**To do:** Your output is to consist only of the line containing "2025-07-24 17:01" and the lines after it, through the end of the data, reproduced exactly.

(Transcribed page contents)
◇ ◇ ◇ ◇ ◇ ◇ ◇
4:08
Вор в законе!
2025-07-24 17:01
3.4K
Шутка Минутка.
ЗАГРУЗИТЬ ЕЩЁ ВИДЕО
◇ ◇ ◇ ◇ ◇ ◇ ◇
**Solution for this exercise:**
2025-07-24 17:01
3.4K
Шутка Минутка.
ЗАГРУЗИТЬ ЕЩЁ ВИДЕО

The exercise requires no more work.